New Zealand Fungarium (PDD)
- Established: 1919
- Location: Auckland
- Coordinates: 36°53′01″S 174°50′57″E﻿ / ﻿36.88350909°S 174.84913089°E
- Type: Collection of dried fungi
- Key holdings: Fungi from New Zealand and the South Pacific
- Collection size: 109,584 objects
- Founder: G.H. Cunningham
- Curator: Mahajabeen Padamsee
- Owner: Landcare Research
- Website: www.landcareresearch.co.nz/pdd

= New Zealand Fungarium =

Fungi collection in Auckland, New Zealand

The New Zealand Fungarium (PDD; Māori: Te Kohinga Hekaheka o Aotearoa) is a fungarium and the major collection of New Zealand fungi. It is one of the largest collections in the Southern Hemisphere. The Fungarium is designated a Nationally Significant Collection by the Ministry of Business, Innovation and Employment.

== History ==
The accessioning of collections that led to the establishment of the New Zealand Fungarium (PDD): Te Kohinga Hekaheka o Aotearoa began with the appointment of G.H. Cunningham in 1919 by the Department of Agriculture. Cunningham and the collection were transferred to the Department of Science and Industrial Research's Plant Diseases Division in 1936. This is the origin of the PDD acronym. The DSIR was disestablished and reorganised into a number of Crown Research Institutes (CRIs) in 1992 and the Fungarium is now part of and maintained by the Manaaki Whenua Landcare Research CRI.

== Collections ==
The Fungarium houses the collections of R.E. Beever (Agaricales, Boletales), G.H. Cunningham (Aphyllophorales, Gasteromycetes, Uredinales), J.M. Dingley (Ascomycetes), E. Horak (Agaricales), S.J. Hughes (Hyphomycetes, sooty moulds), R.F.R. McNabb (Agaricales, Boletaceae, Dacrymycetaceae, Tremellaceae), R.H. Petersen (Clavariaceae), G.J. Samuels (Ascomycetes), and K. Curtis. Fungal specimens from the herbarium of the Plant Health and Diagnostic Station, Levin (LEV) have been incorporated into PDD.
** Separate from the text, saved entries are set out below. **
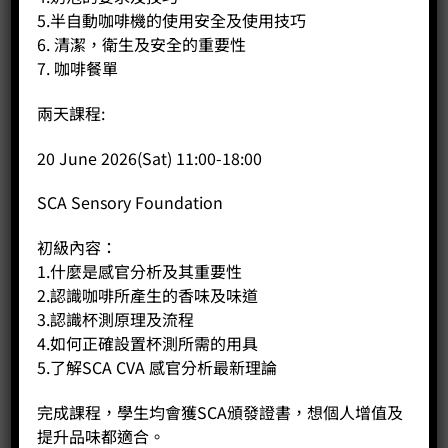
5.半自動咖啡機的使用安全及使用技巧
6. 清潔，衛生及安全的重要性
7. 咖啡餐單
兩天課程:
20 June 2026(Sat) 11:00-18:00
SCA Sensory Foundation
初級內容：
1.什麼是感官分析及其重要性
2.認識咖啡所產生的香味及味道
3.認識杯測原理及流程
4.如何正確設置杯測所需的用具
5.了解SCA CVA 感官分析最新理論
完成課程，學生均會獲SCA頒發證書，想個人增值及
提升品味都適合。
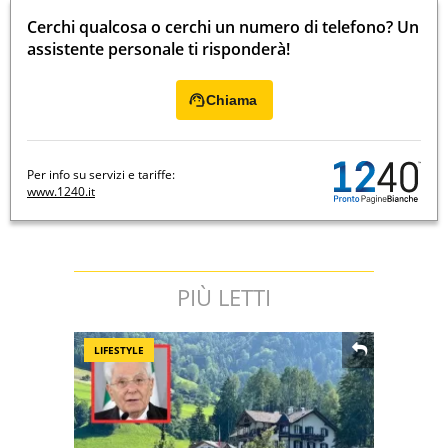
Cerchi qualcosa o cerchi un numero di telefono? Un
assistente personale ti risponderà!
Chiama
Per info su servizi e tariffe:
www.1240.it
PIÙ LETTI
LIFESTYLE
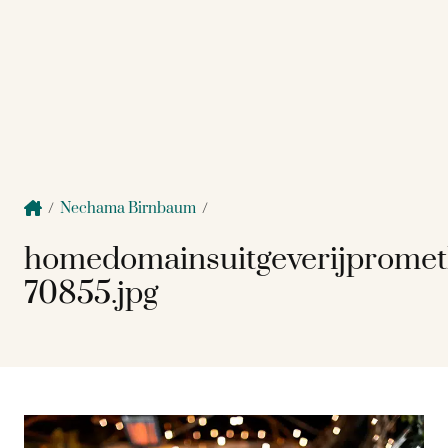
/
Nechama Birnbaum
/
homedomainsuitgeverijpromet
70855.jpg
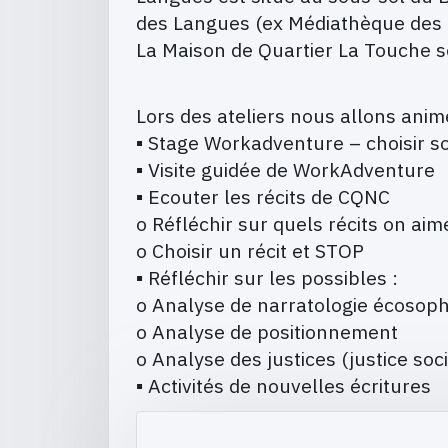
des Langues (ex Médiathèque des 
La Maison de Quartier La Touche s
Lors des ateliers nous allons anime
▪ Stage Workadventure – choisir so
▪ Visite guidée de WorkAdventure
▪ Ecouter les récits de CQNC
o Réfléchir sur quels récits on aim
o Choisir un récit et STOP
▪ Réfléchir sur les possibles :
o Analyse de narratologie écosop
o Analyse de positionnement
o Analyse des justices (justice soc
▪ Activités de nouvelles écritures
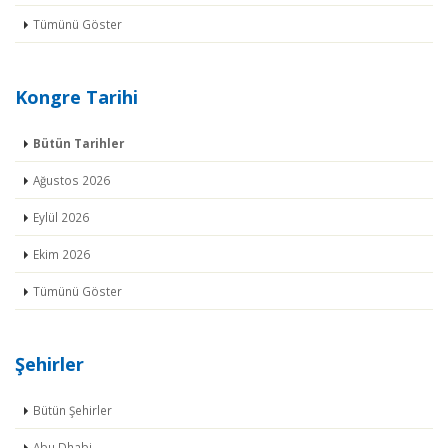
Tümünü Göster
Kongre Tarihi
Bütün Tarihler
Ağustos 2026
Eylül 2026
Ekim 2026
Tümünü Göster
Şehirler
Bütün Şehirler
Abu Dhabi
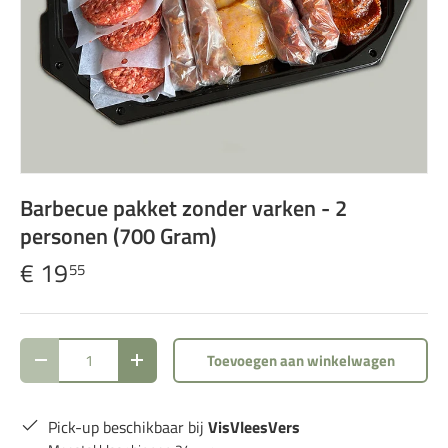
Barbecue pakket zonder varken - 2
personen (700 Gram)
€ 19
55
Aantal
Toevoegen aan winkelwagen
Verlaag de hoeveelheid
Verhoog de hoeveelheid
Pick-up beschikbaar bij
VisVleesVers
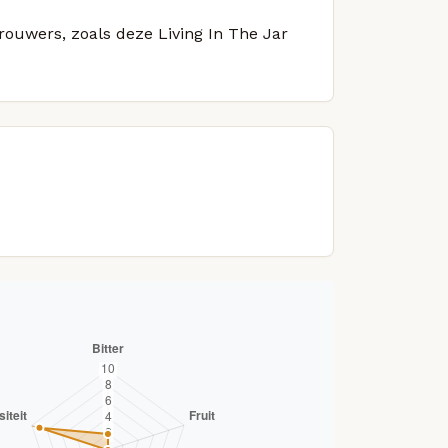
brouwers, zoals deze Living In The Jar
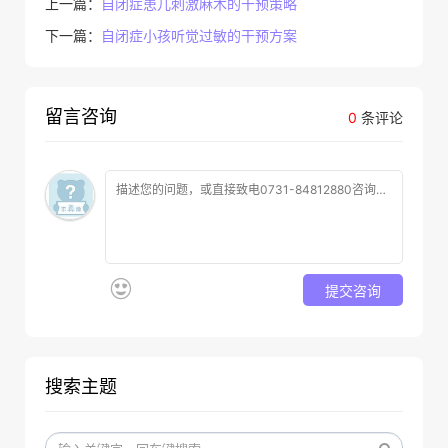
上一篇：
自闭症患儿刺激麻木的干预策略
下一篇：
自闭症小孩听觉过敏的干预方案
留言咨询
0
条评论
提交咨询
搜索主题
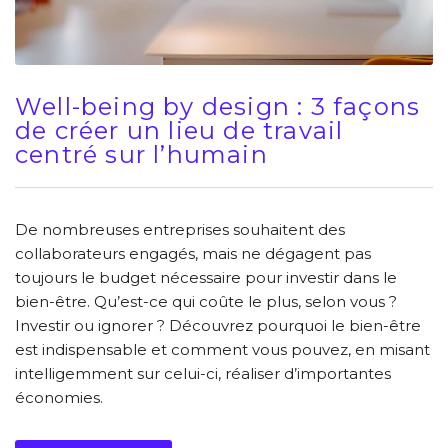
Well-being by design : 3 façons
de créer un lieu de travail
centré sur l’humain
De nombreuses entreprises souhaitent des
collaborateurs engagés, mais ne dégagent pas
toujours le budget nécessaire pour investir dans le
bien-être. Qu’est-ce qui coûte le plus, selon vous ?
Investir ou ignorer ? Découvrez pourquoi le bien-être
est indispensable et comment vous pouvez, en misant
intelligemment sur celui-ci, réaliser d’importantes
économies.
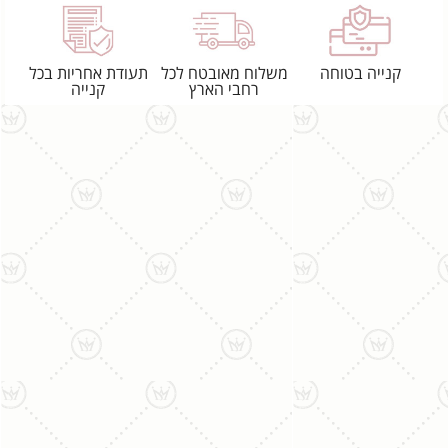
קנייה בטוחה
משלוח מאובטח לכל
תעודת אחריות בכל
רחבי הארץ
קנייה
The study of the New Zealand native mushrooms and other larger fungi was pioneered by Greta Stevenson, Marie Taylor, and Barbara Segedin from the late 1940s until the 1990s. Collectively they described over 250 new species of New Zealand fungi. All these are available through the Biota of New Zealand or Systematics Collections Data internet portals.

The Fungarium has over 2,900 Type specimens – these are the specimens on which the species descriptions are based. These include over 17,000 New Zealand primary Types.

Fungarium staff undertook an assessment in 2019 to identify native fungi that are endangered. As a result, 30 species were added to the International Union for Conservation of Nature's Red List.